What are boquerones?
Boquerones (pronounced “bo-keh-ro-nez”) is a Spanish tapas dish consisting of raw anchovies marinated in vinegar. The fish should be fresh, locally caught and filleted. Boquerones are also called white anchovies, referring to the colour of the flesh.
Boquerones are eaten throughout Spain, but the dish originates from Andalusia, in the south of the country. Here, swimming off the coast of the city of Malaga in the Rincon de la Victoria Bay, the tastiest anchovies are caught, appropriately called Victoriano anchovies by the Spaniards. The anchovy is, therefore, a symbol of the city of Malaga and the football players of the local team are affectionately called boquerones (anchovies).
Did you know...
There are 144 types of anchovies. The species used to make boquerones is the European anchovy, Engraulis encrasicolus.
How to make boquerones
First, the fish are cleaned individually, a precise and fiddly job given their size. The fish are then marinated in vinegar – white wine vinegar or, more suitably, sherry vinegar – for several hours or a night. The exact time depends on the chef or the family preparing the dish. Marinating in acid makes the flesh of the fish white in colour.

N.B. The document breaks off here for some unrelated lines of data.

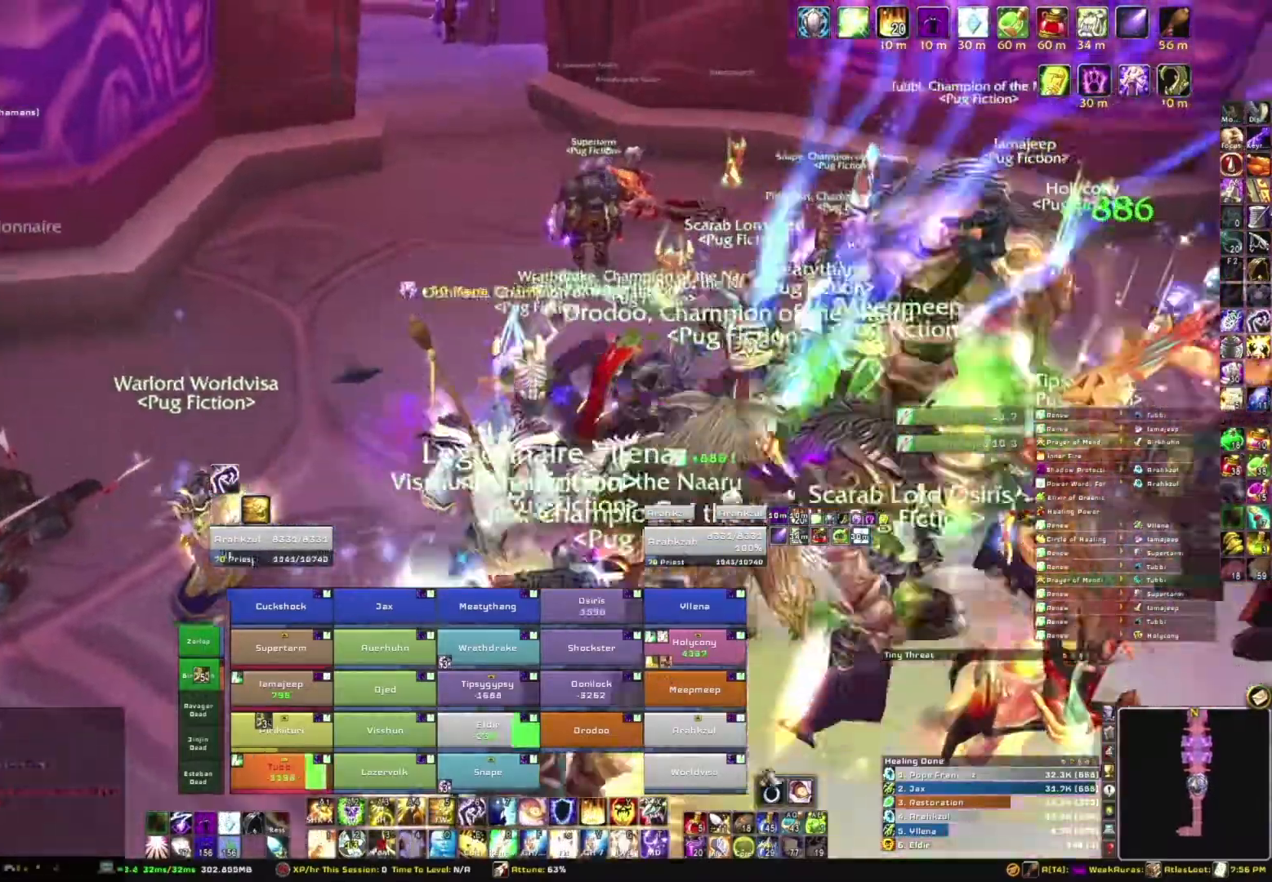
{"keys": [], "mouse": [], "events": [[100, "w", "up"]]}
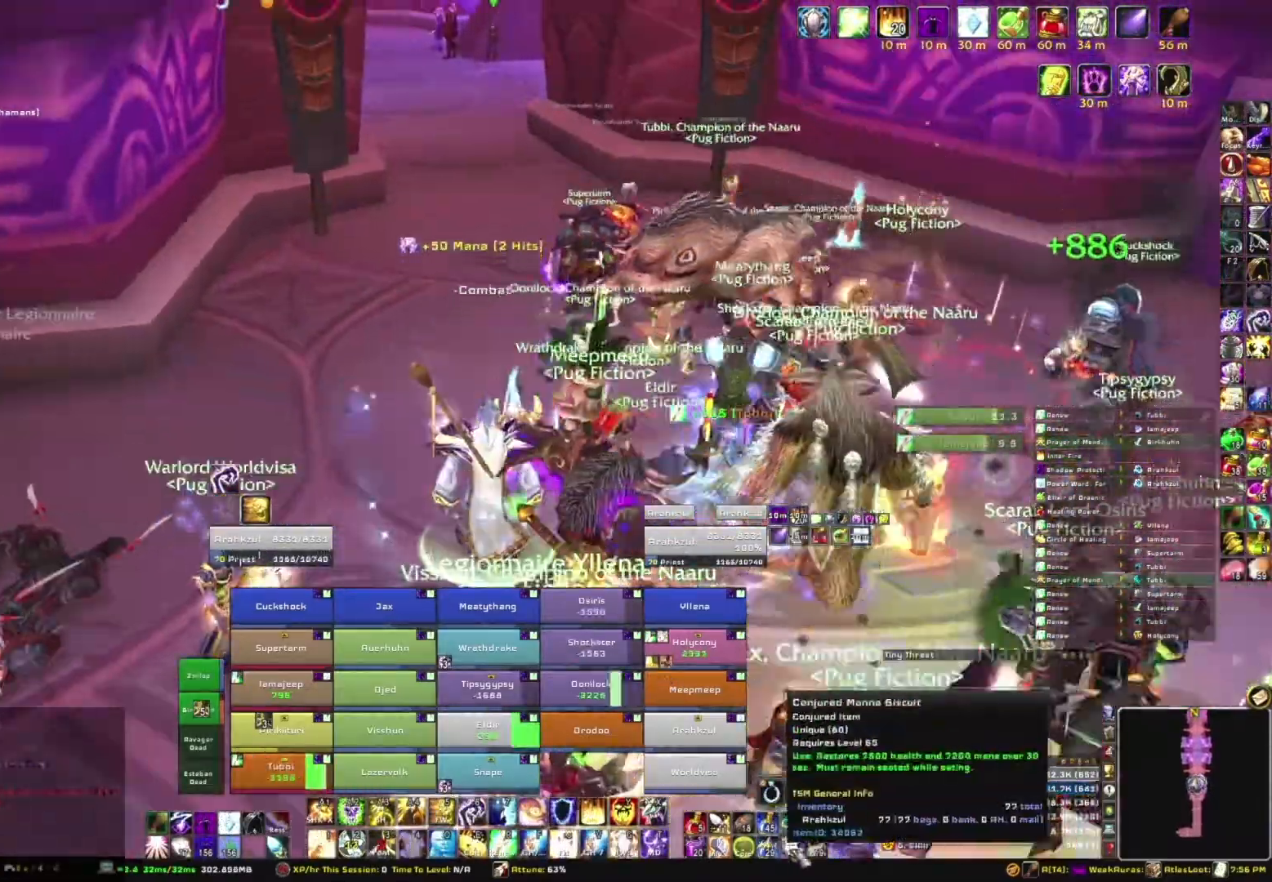
{"keys": [], "mouse": [], "events": [[267, "mouse_left", "down"], [301, "mouse_left", "up"]]}
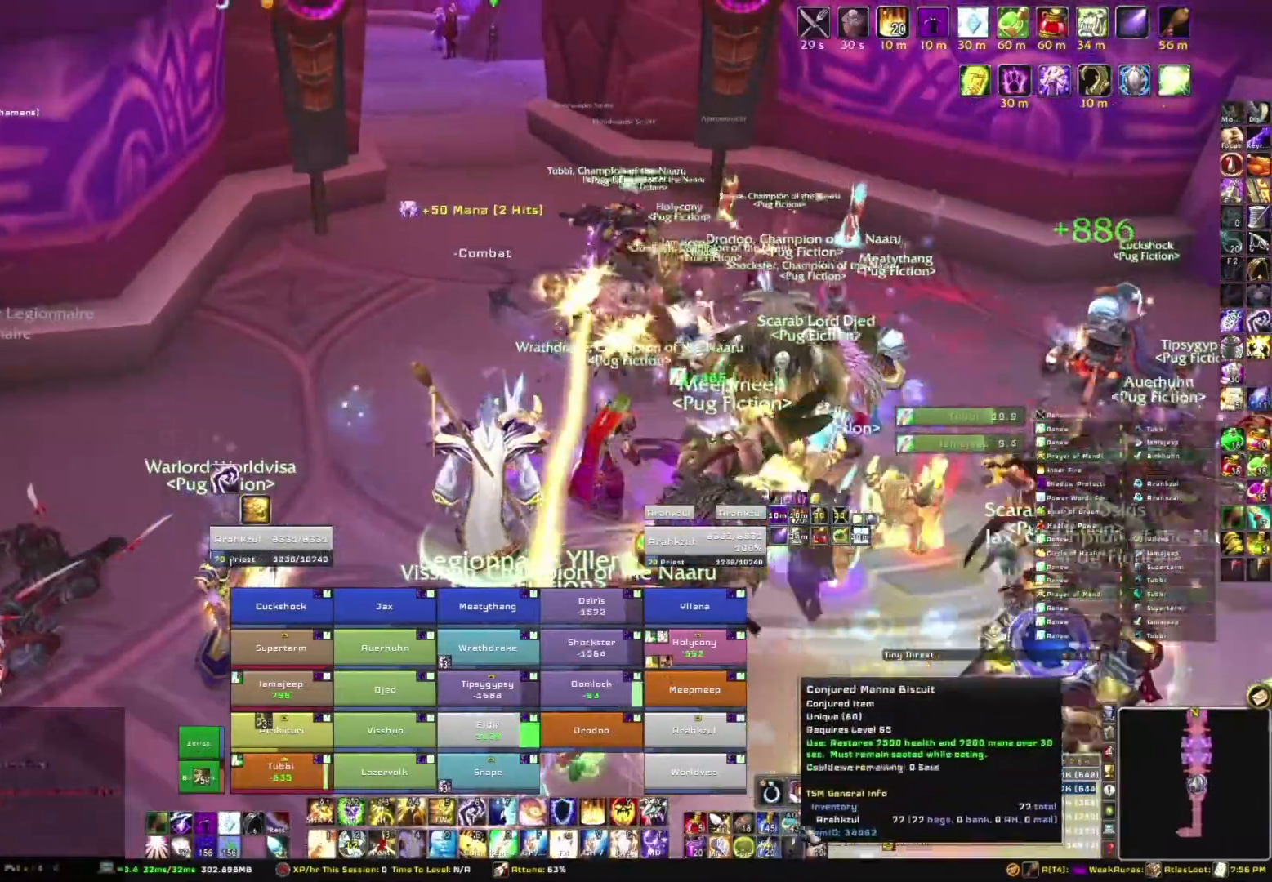
{"keys": [], "mouse": [], "events": []}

The vinegar is drained and the fish are ready to serve, with some salt, olive oil, parsley and slices of raw garlic.
Sometimes the fish are marinated not only in vinegar but in a mixture of vinegar and oil. Sometimes the garlic is added during marinating, sometimes only when it is served. As you can see, even with a limited number of ingredients there are many variations.
How to eat
Boquerones are eaten with a slice of white bread, preferably with a crispy crust.
Delicious with a glass of vermouth, a Cerveza (beer) or a glass of cold Verdejo. If you have a big appetite, choose a selection of other tapas.